Where Conflict Goes, Episode 175
When we’re faced with difference or conflict it’s often easiest to turn away, to give up on ourselves and our own values, or to try to force others to agree with us. But what if we were to learn to trust the creative possibilities that arise precisely because we are different to one another? What if we found a way to enter together into the promise that our encounter with the difference of others – and the difference that lives inside us – can be a path that opens us to something we long for, something we need? This episode of Turning Towards Life is a conversation about taking steps on the path to being opened and affected by one another, hosted as always by Lizzie Winn and Justin Wise of Thirdspace.
This is Turning Towards Life, a weekly live 30 minute conversation hosted by Thirdspace in which Justin Wise and Lizzie Winn dive deep into big questions of human living. Find us on FaceBook to watch live and join in the lively conversation on this episode. We’re also on YouTube, and as a podcast on Apple, Google and Spotify. You can find videos of every episode, and more about the project on the Turning Towards Life website.
Our source this week is written by Justin, from his blog at www.justinwise.co.uk
Where Conflict Goes
Whenever we bring our commitments, longing, plans and requests to others there’s the possibility of some kind of conflict. We could avoid this only if world were made up of billions of clones, designed to sweetly anticipate and accommodate our every need and wish. But because people are different from us in uncountable ways, we’re always called on to listen, to make ourselves vulnerable, to hear what we’re not expecting to hear and to feel what we’re not expecting to feel, if we’re going to navigate our difference with dignity and for the good of everyone.

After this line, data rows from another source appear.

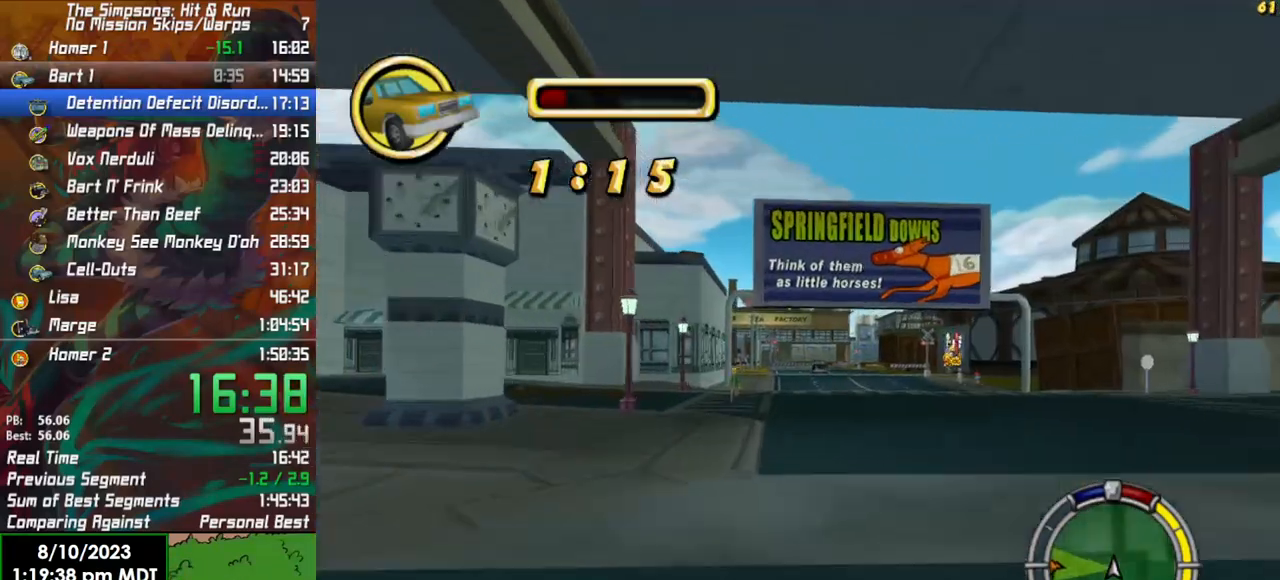
{"buttons": ["R2"], "left_stick": "center", "right_stick": "center", "events": [[167, "left_stick", "center"]]}
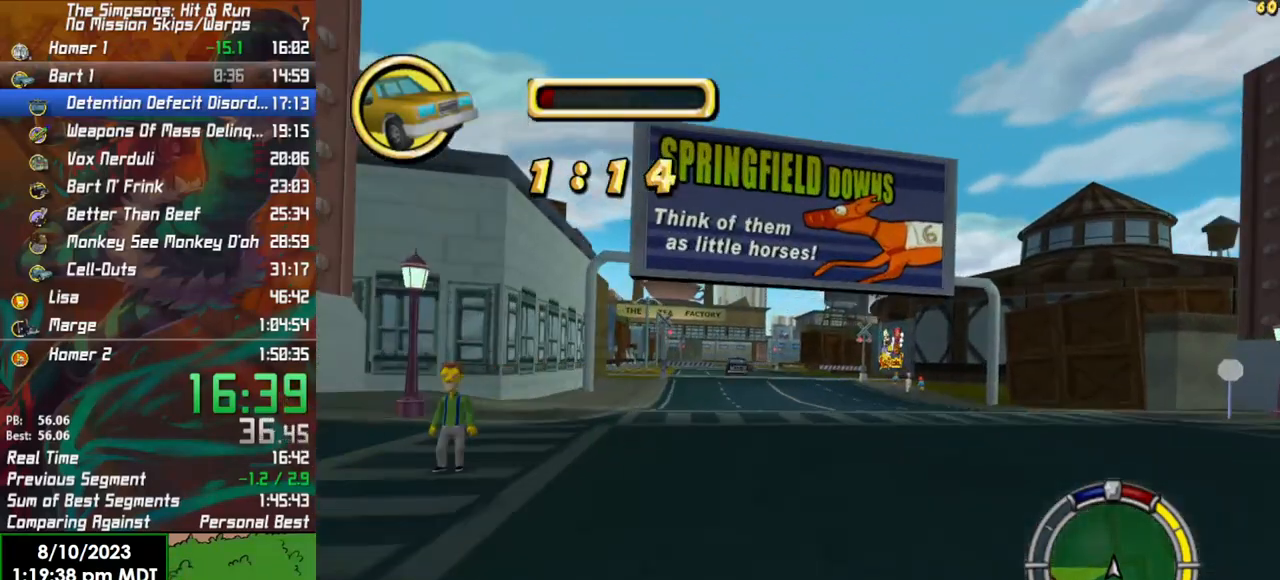
{"buttons": ["R2"], "left_stick": "center", "right_stick": "center", "events": [[200, "left_stick", "right"], [350, "left_stick", "center"]]}
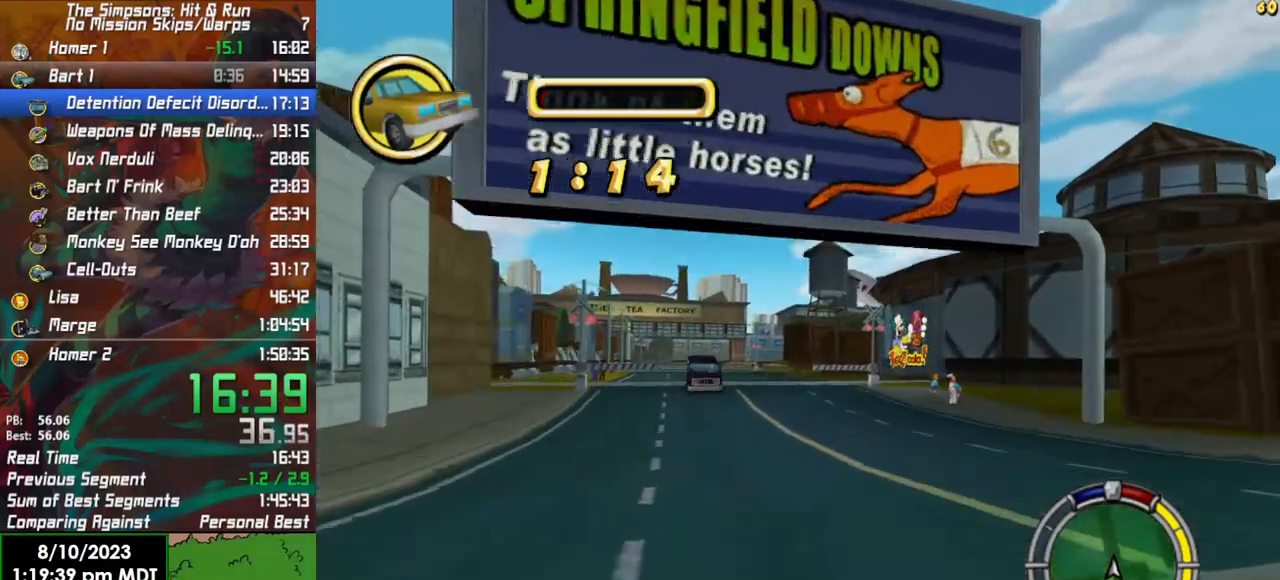
{"buttons": ["R2"], "left_stick": "right", "right_stick": "center", "events": [[250, "left_stick", "right"]]}
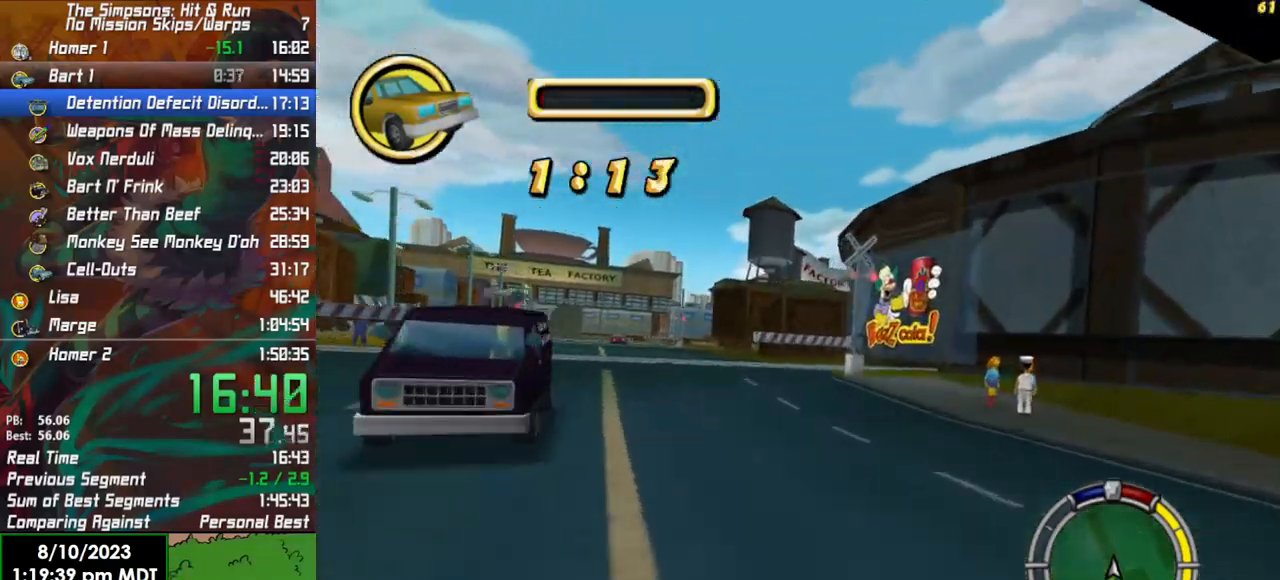
{"buttons": ["X", "L2"], "left_stick": "right", "right_stick": "center", "events": [[83, "left_stick", "center"], [150, "L2", "down"], [183, "R2", "up"], [250, "X", "down"], [367, "left_stick", "right"]]}
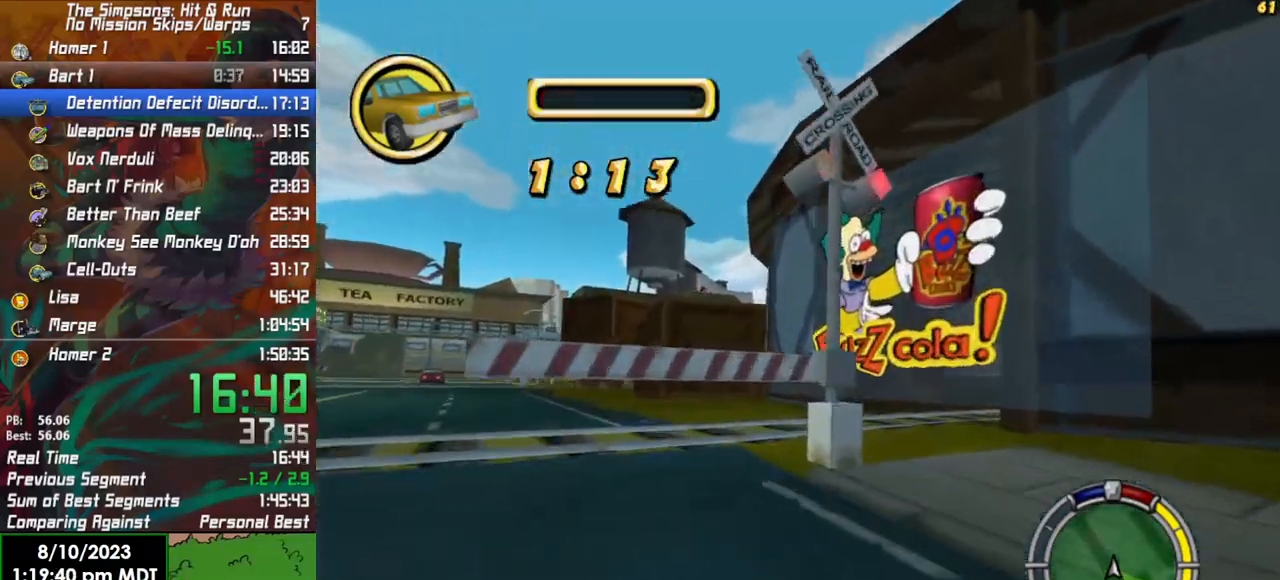
{"buttons": ["R2"], "left_stick": "right", "right_stick": "center", "events": [[183, "L2", "up"], [183, "X", "up"], [333, "left_stick", "center"], [417, "R2", "down"], [483, "left_stick", "right"]]}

Too often, perhaps because it feels safer, we try to find our way around conflict without doing any of this. We imagine we can force our way through (wishing for those clones, again) and in this way spare ourselves from encountering any real resistance, and from having to be changed by the encounter. Or we accommodate, keeping our own wishes, desires and requests quiet, silently and resentfully bending ourselves to fit in. Both of these positions diminish everyone involved. Both appear to keep us safe by keeping us out of contact with one another. And both, I know, are approaches I’ve fallen into countless times.
I’m reminded, though, that avoiding the heat of difference between us doesn’t make the conflict go away. It only changes its form – into silence, or resentment, or insincerity; or shifts its location – from the public realm to our inner lives, where our avoidance of outer conflict leaves us in ongoing conflict with ourselves.